La investigación mostró cómo los adultos mayores clasificaban o identificaban el discurso del habla usando imágenes de EEG. La respuesta del cerebro era de 2 a 3 veces mejor en los músicos viejos comparados con los no. Es decir, los cerebros de los músicos de más edad entregan una descripción más exacta y detallada de la señal del habla, posiblemente porque son más sensibles y mejores para entender el habla”.

Estos genes nos hacen musicales

Bueno o malo para la música. Los genes tienen la respuesta.

Al analizar los genomas de 767 personas, Irma Järvelä, de la Universidad de Helsinki (Finlandia) y colegas identificaron genes relacionados con el desarrollo del oído interno que pueden afectar la aptitud musical.

La función de los genes implicados va del desarrollo del oído interno a los procesos auditivos neurocognitivos, sugiriendo que la aptitud musical es afectada por una combinación de genes relacionados con el sistema auditivo.

La percepción de la música se inicia en células pilosas especializadas en el oído interno que transmiten sonidos como señales electrónicas a través del sendero auditivo a la corteza auditiva, donde son reconocidos inicialmente. Además, se ha demostrado que el procesamiento de la música afecta otras regiones del cerebro que tienen un rol en las emociones, el aprendizaje y la memoria.

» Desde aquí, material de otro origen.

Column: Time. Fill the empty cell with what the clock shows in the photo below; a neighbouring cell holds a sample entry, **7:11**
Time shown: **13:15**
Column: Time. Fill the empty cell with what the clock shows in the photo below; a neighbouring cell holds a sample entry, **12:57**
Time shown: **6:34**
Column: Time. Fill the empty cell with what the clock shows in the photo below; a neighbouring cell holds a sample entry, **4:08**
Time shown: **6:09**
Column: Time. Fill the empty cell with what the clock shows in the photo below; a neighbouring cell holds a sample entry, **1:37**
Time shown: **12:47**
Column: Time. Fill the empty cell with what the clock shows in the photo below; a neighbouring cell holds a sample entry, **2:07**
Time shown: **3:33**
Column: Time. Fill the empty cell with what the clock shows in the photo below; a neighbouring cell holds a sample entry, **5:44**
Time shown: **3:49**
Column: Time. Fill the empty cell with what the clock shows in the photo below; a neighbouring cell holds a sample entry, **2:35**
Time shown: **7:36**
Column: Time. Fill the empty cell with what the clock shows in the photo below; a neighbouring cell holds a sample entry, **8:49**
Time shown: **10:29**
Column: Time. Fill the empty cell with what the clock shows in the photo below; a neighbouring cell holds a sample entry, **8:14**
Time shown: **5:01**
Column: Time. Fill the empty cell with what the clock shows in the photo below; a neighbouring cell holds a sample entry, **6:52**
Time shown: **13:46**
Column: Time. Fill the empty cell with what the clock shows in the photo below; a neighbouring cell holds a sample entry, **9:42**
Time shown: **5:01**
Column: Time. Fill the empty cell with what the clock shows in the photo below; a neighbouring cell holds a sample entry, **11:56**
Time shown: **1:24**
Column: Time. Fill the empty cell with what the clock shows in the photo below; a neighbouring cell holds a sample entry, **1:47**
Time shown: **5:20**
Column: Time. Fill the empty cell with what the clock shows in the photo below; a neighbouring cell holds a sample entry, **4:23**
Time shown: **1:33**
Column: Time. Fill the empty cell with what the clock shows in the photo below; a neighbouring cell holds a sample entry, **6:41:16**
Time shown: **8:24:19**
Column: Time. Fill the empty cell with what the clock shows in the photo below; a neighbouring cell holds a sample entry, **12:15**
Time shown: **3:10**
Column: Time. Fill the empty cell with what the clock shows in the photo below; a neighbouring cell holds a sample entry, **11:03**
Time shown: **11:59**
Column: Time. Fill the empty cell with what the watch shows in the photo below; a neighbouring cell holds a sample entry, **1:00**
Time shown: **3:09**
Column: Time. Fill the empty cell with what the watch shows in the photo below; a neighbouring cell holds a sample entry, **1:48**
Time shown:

En específico, en el estudio que halló que personas con variaciones cerca de los genes GATA2 -base del desarrollo del oído interno y el colículo inferior, región cerebral que recibe de primera las señales de las células pilosas en esa parte del oído- y el PCDH15, relacionado con la conversión de las vibraciones del aire en señales eléctricas en las células pilosas- eran mejores para diferenciar tonos similares y la duración del sonido así como para reconocer un patrón musical.

El resultado apareció en Molecular Psychiatry y no significa que la capacidad musical sea puramente genética según dijo la investigadora a New Scientist. “El ambiente y la cultura donde uno vive también son importantes en la capacidad musical y su desarrollo”.